## [Instructions for the task]
Output all of the records word for word and drop the images.

## [Detected change data]
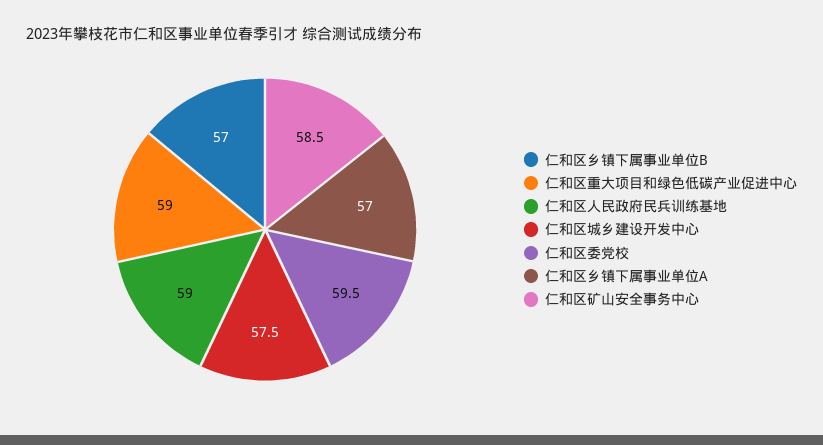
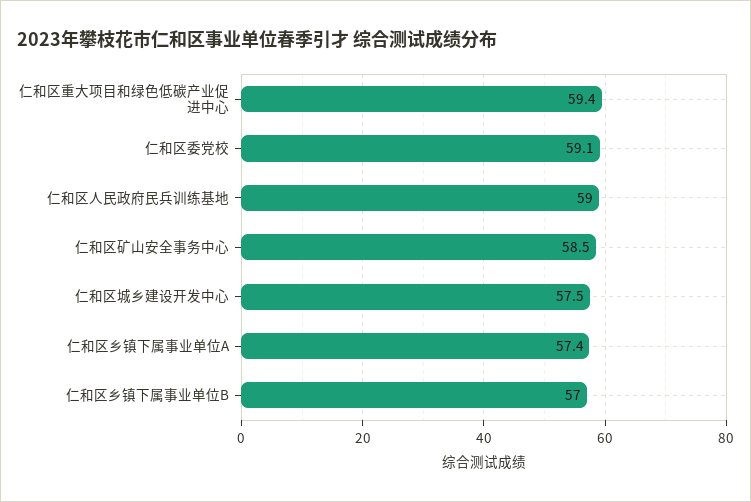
  {
    "仁和区乡镇下属事业单位B": 57,
-   "仁和区重大项目和绿色低碳产业促进中心": 59,
+   "仁和区重大项目和绿色低碳产业促进中心": 59.4,
    "仁和区人民政府民兵训练基地": 59,
    "仁和区城乡建设开发中心": 57.5,
-   "仁和区委党校": 59.5,
+   "仁和区委党校": 59.1,
-   "仁和区乡镇下属事业单位A": 57,
+   "仁和区乡镇下属事业单位A": 57.4,
    "仁和区矿山安全事务中心": 58.5
  }

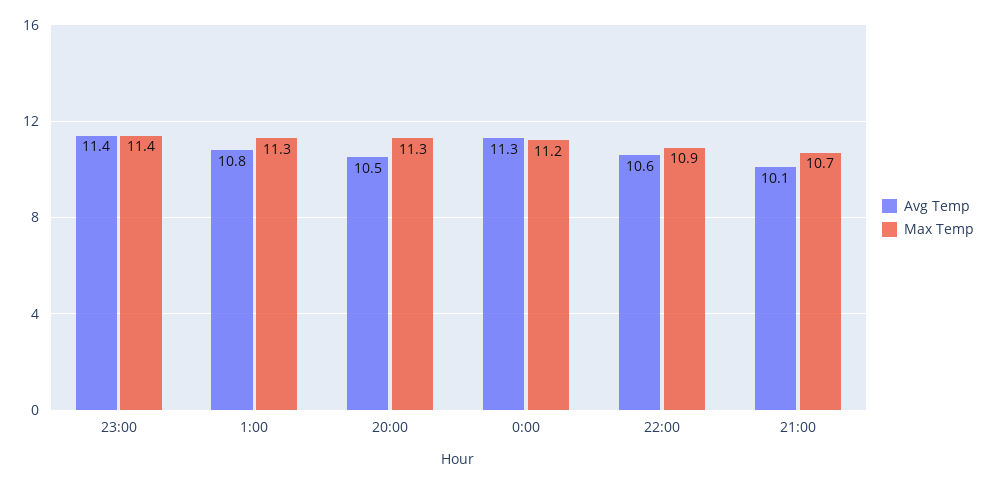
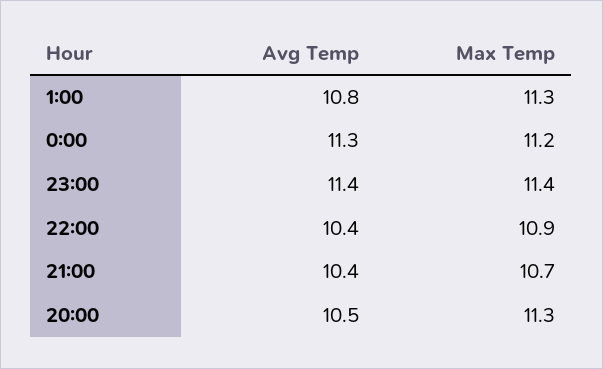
  {
    "Avg Temp": {
      "23:00": 11.4,
      "1:00": 10.8,
      "20:00": 10.5,
      "0:00": 11.3,
-     "22:00": 10.6,
+     "22:00": 10.4,
-     "21:00": 10.1
+     "21:00": 10.4
    },
    "Max Temp": {
      "23:00": 11.4,
      "1:00": 11.3,
      "20:00": 11.3,
      "0:00": 11.2,
      "22:00": 10.9,
      "21:00": 10.7
    }
  }

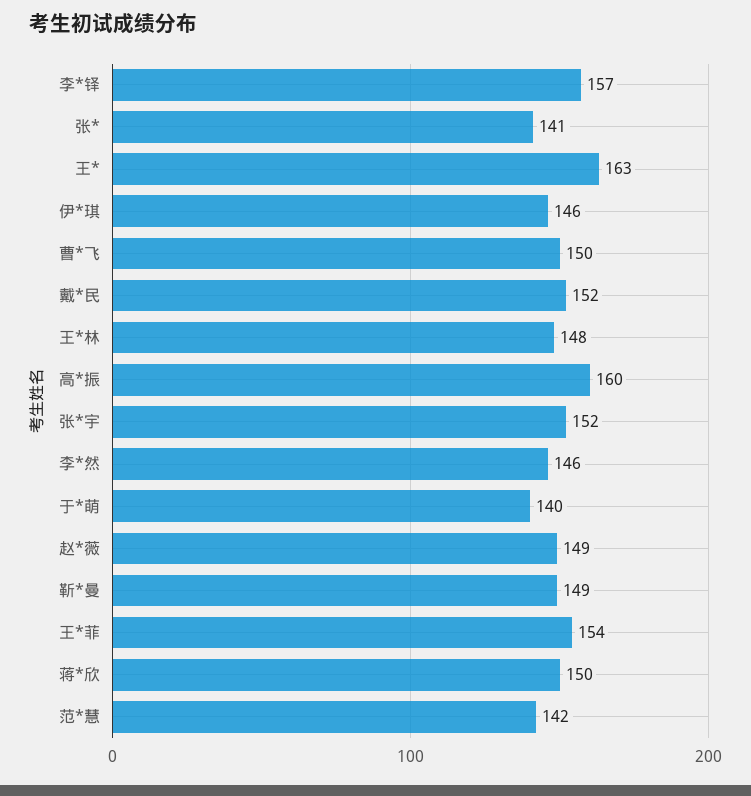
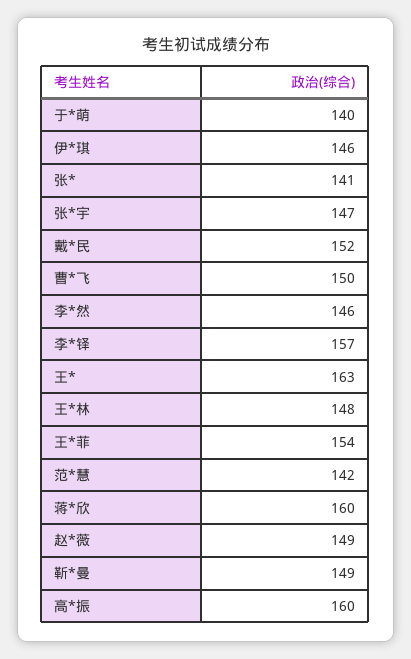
  {
    "李*铎": 157,
    "张*": 141,
    "王*": 163,
    "伊*琪": 146,
    "曹*飞": 150,
    "戴*民": 152,
    "王*林": 148,
    "高*振": 160,
-   "张*宇": 152,
+   "张*宇": 147,
    "李*然": 146,
    "于*萌": 140,
    "赵*薇": 149,
    "靳*曼": 149,
    "王*菲": 154,
-   "蒋*欣": 150,
+   "蒋*欣": 160,
    "范*慧": 142
  }

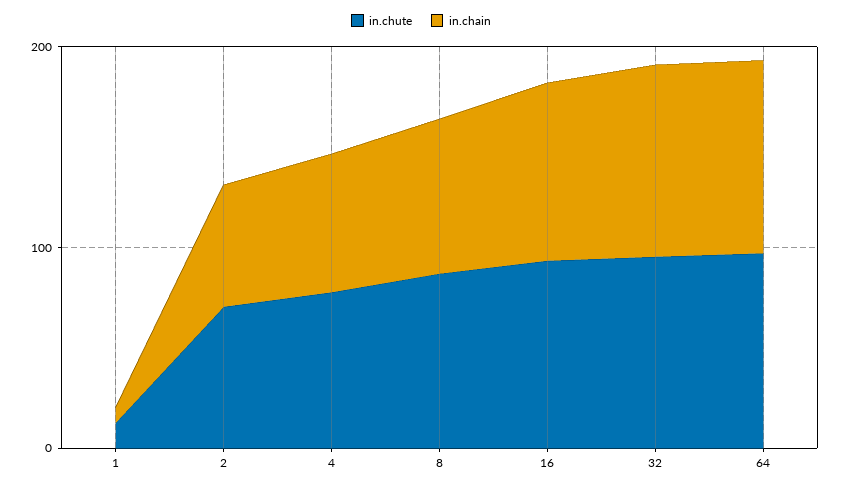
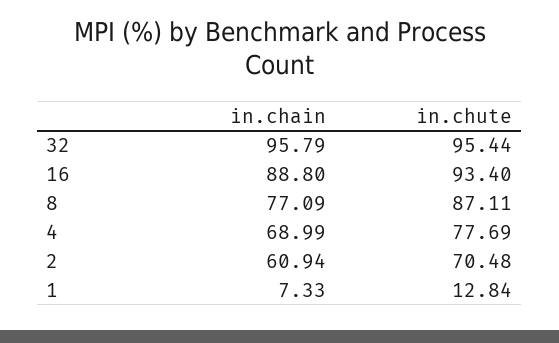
  {
    "in.chute": {
      "1": 12.84,
      "2": 70.48,
      "4": 77.69,
      "8": 87.11,
      "16": 93.4,
-     "32": 95.44,
+     "32": 95.44
-     "64": 100
    },
    "in.chain": {
      "1": 7.33,
      "2": 60.94,
      "4": 68.99,
      "8": 77.09,
      "16": 88.8,
-     "32": 95.79,
+     "32": 95.79
-     "64": 100
    }
  }

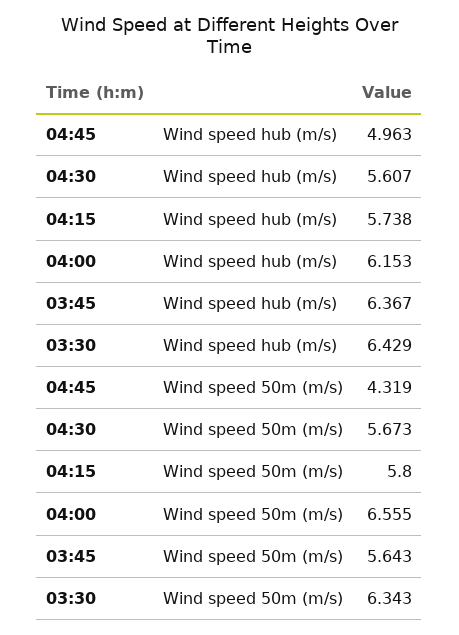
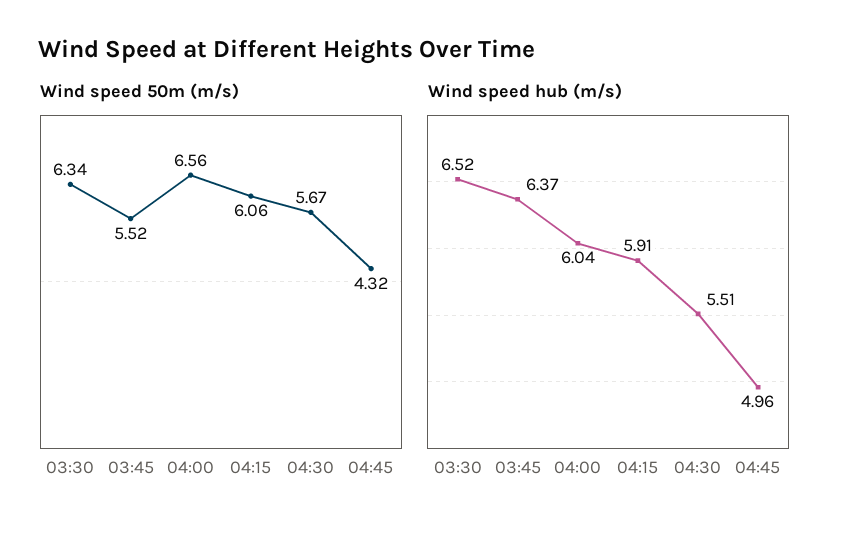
  {
    "Wind speed hub (m/s)": {
      "04:45": 4.963,
-     "04:30": 5.607,
+     "04:30": 5.51,
-     "04:15": 5.738,
+     "04:15": 5.91,
-     "04:00": 6.153,
+     "04:00": 6.04,
      "03:45": 6.367,
-     "03:30": 6.429
+     "03:30": 6.52
    },
    "Wind speed 50m (m/s)": {
      "04:45": 4.319,
      "04:30": 5.673,
-     "04:15": 5.8,
+     "04:15": 6.06,
      "04:00": 6.555,
-     "03:45": 5.643,
+     "03:45": 5.52,
      "03:30": 6.343
    }
  }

## [Solution to the problem]
  {
    "仁和区乡镇下属事业单位B": 57,
-   "仁和区重大项目和绿色低碳产业促进中心": 59,
+   "仁和区重大项目和绿色低碳产业促进中心": 59.4,
    "仁和区人民政府民兵训练基地": 59,
    "仁和区城乡建设开发中心": 57.5,
-   "仁和区委党校": 59.5,
+   "仁和区委党校": 59.1,
-   "仁和区乡镇下属事业单位A": 57,
+   "仁和区乡镇下属事业单位A": 57.4,
    "仁和区矿山安全事务中心": 58.5
  }

  {
    "Avg Temp": {
      "23:00": 11.4,
      "1:00": 10.8,
      "20:00": 10.5,
      "0:00": 11.3,
-     "22:00": 10.6,
+     "22:00": 10.4,
-     "21:00": 10.1
+     "21:00": 10.4
    },
    "Max Temp": {
      "23:00": 11.4,
      "1:00": 11.3,
      "20:00": 11.3,
      "0:00": 11.2,
      "22:00": 10.9,
      "21:00": 10.7
    }
  }

  {
    "李*铎": 157,
    "张*": 141,
    "王*": 163,
    "伊*琪": 146,
    "曹*飞": 150,
    "戴*民": 152,
    "王*林": 148,
    "高*振": 160,
-   "张*宇": 152,
+   "张*宇": 147,
    "李*然": 146,
    "于*萌": 140,
    "赵*薇": 149,
    "靳*曼": 149,
    "王*菲": 154,
-   "蒋*欣": 150,
+   "蒋*欣": 160,
    "范*慧": 142
  }

  {
    "in.chute": {
      "1": 12.84,
      "2": 70.48,
      "4": 77.69,
      "8": 87.11,
      "16": 93.4,
-     "32": 95.44,
+     "32": 95.44
-     "64": 100
    },
    "in.chain": {
      "1": 7.33,
      "2": 60.94,
      "4": 68.99,
      "8": 77.09,
      "16": 88.8,
-     "32": 95.79,
+     "32": 95.79
-     "64": 100
    }
  }

  {
    "Wind speed hub (m/s)": {
      "04:45": 4.963,
-     "04:30": 5.607,
+     "04:30": 5.51,
-     "04:15": 5.738,
+     "04:15": 5.91,
-     "04:00": 6.153,
+     "04:00": 6.04,
      "03:45": 6.367,
-     "03:30": 6.429
+     "03:30": 6.52
    },
    "Wind speed 50m (m/s)": {
      "04:45": 4.319,
      "04:30": 5.673,
-     "04:15": 5.8,
+     "04:15": 6.06,
      "04:00": 6.555,
-     "03:45": 5.643,
+     "03:45": 5.52,
      "03:30": 6.343
    }
  }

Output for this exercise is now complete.